[Tarefa a realizar]
Por favor, reproduza na íntegra o relato clínico abaixo, sem nenhuma alteração.

[Texto apresentado]
+++++
A primeira internação ocorreu aos 8 meses de idade, com sintomas de vômitos, diarreia e um episódio de equivalente convulsivo cessado espontaneamente. Negava febre ou intoxicação exógena. Nos próximos 4 meses, evoluiu com três quadros de acometimento do aparelho respiratório. Em nova internação por diarreia e vômitos, ainda no primeiro ano de vida, foi registrado, pela primeira vez, em exame físico, hepatomegalia de 3 cm, confirmado com ultrassonografia de abdome total e, visualizado em todas as internações posteriores, alcançando a marca de 5 cm do rebordo costal direito. Durante essa investigação, observou-se alterações de enzimas marcadoras de lesão hepática, como demonstrado pelos valores de referência (VR), tais como aumento das transaminases TGO 146 (VR: 5-34), TGP 124 (VR: 0-55) e desidrogenase láctica (DHL) de 1574 (VR: 60-170), sem sinal de disfunção hepática. Demais exames laboratoriais sem alterações. O paciente aos 11 meses de vida, já apresentava episódios quase diários de vômitos e dor abdominal, sendo diagnosticado com doença do refluxo gastroesofágico (DRGE). Não houve resposta a nenhum tratamento instituído. Ao longo da história clínica, foram registrados períodos de melhora dos sintomas e recaídas.
+++++
[Dados apresentados]
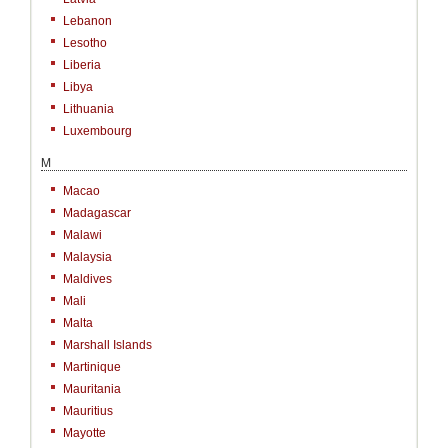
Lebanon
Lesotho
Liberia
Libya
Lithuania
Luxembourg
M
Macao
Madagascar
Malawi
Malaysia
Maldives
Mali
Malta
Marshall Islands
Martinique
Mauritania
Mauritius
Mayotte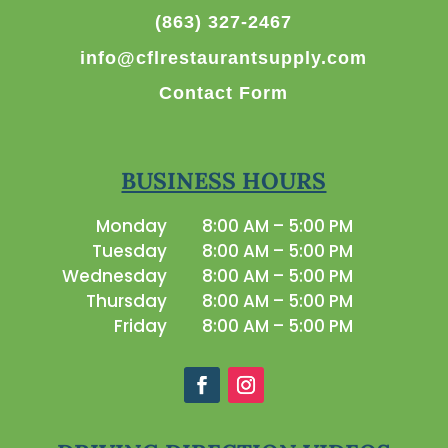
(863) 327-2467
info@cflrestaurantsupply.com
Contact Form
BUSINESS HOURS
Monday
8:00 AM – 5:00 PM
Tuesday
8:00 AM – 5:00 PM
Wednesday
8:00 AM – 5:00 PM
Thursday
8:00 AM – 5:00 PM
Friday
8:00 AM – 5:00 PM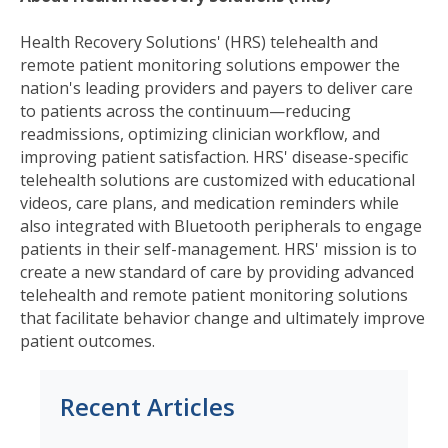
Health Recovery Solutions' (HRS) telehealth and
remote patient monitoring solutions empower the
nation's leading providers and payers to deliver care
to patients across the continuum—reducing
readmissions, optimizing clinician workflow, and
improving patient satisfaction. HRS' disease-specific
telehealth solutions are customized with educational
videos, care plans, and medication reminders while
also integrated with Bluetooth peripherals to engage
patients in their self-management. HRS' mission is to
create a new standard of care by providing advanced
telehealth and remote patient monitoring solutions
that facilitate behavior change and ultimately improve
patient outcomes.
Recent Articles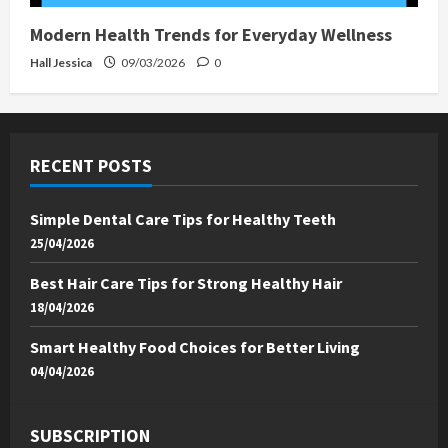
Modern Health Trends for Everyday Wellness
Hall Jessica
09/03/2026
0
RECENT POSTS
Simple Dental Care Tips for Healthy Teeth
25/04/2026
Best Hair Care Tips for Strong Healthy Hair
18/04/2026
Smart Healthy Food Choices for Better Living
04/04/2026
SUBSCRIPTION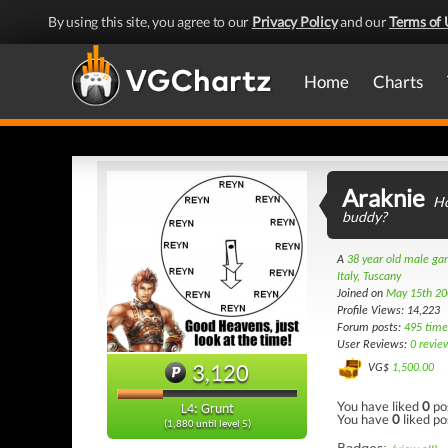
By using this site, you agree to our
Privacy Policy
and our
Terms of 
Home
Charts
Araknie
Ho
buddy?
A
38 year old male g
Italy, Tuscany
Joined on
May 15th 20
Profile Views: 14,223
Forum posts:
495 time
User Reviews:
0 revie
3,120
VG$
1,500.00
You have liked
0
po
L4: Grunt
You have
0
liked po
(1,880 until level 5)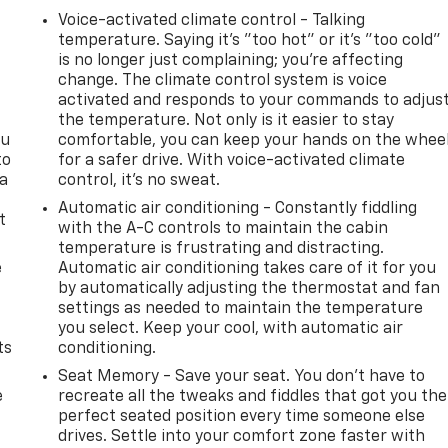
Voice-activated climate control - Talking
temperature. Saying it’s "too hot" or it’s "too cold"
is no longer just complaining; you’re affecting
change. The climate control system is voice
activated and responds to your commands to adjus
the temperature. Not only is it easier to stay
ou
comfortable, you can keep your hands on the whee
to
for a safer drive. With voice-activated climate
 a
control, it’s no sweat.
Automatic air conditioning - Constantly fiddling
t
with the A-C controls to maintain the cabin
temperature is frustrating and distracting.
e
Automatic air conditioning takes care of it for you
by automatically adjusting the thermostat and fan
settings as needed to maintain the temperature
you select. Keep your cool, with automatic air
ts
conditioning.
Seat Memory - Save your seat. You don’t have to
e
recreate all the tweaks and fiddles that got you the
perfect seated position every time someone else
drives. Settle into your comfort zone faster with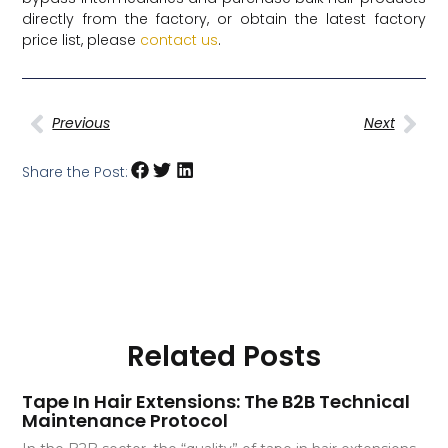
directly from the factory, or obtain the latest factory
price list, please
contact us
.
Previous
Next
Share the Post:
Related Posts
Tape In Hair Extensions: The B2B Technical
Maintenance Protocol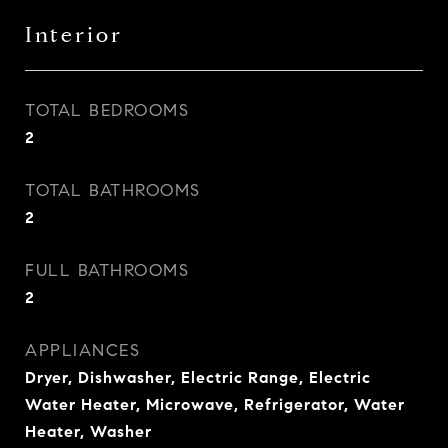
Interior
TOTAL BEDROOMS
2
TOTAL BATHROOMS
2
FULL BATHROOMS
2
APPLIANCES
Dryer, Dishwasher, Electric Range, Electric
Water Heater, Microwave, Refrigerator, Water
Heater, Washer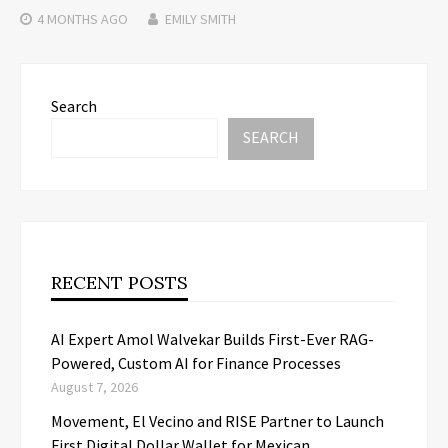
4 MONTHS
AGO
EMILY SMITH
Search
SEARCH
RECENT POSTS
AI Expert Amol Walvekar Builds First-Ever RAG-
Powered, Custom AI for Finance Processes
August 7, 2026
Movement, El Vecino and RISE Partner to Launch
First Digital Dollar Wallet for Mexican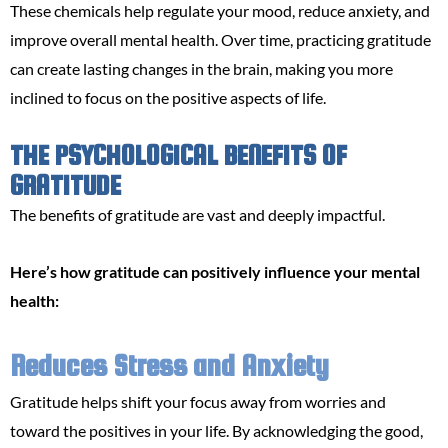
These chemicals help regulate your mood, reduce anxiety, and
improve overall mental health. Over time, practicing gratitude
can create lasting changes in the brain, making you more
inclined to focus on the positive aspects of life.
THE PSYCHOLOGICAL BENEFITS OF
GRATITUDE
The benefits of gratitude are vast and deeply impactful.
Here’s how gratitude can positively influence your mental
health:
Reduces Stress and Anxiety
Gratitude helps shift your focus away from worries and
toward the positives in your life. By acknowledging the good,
+++++
[Exercício concluído]
A primeira internação ocorreu aos 8 meses de idade, com sintomas de vômitos, diarreia e um episódio de equivalente convulsivo cessado espontaneamente. Negava febre ou intoxicação exógena. Nos próximos 4 meses, evoluiu com três quadros de acometimento do aparelho respiratório. Em nova internação por diarreia e vômitos, ainda no primeiro ano de vida, foi registrado, pela primeira vez, em exame físico, hepatomegalia de 3 cm, confirmado com ultrassonografia de abdome total e, visualizado em todas as internações posteriores, alcançando a marca de 5 cm do rebordo costal direito. Durante essa investigação, observou-se alterações de enzimas marcadoras de lesão hepática, como demonstrado pelos valores de referência (VR), tais como aumento das transaminases TGO 146 (VR: 5-34), TGP 124 (VR: 0-55) e desidrogenase láctica (DHL) de 1574 (VR: 60-170), sem sinal de disfunção hepática. Demais exames laboratoriais sem alterações. O paciente aos 11 meses de vida, já apresentava episódios quase diários de vômitos e dor abdominal, sendo diagnosticado com doença do refluxo gastroesofágico (DRGE). Não houve resposta a nenhum tratamento instituído. Ao longo da história clínica, foram registrados períodos de melhora dos sintomas e recaídas.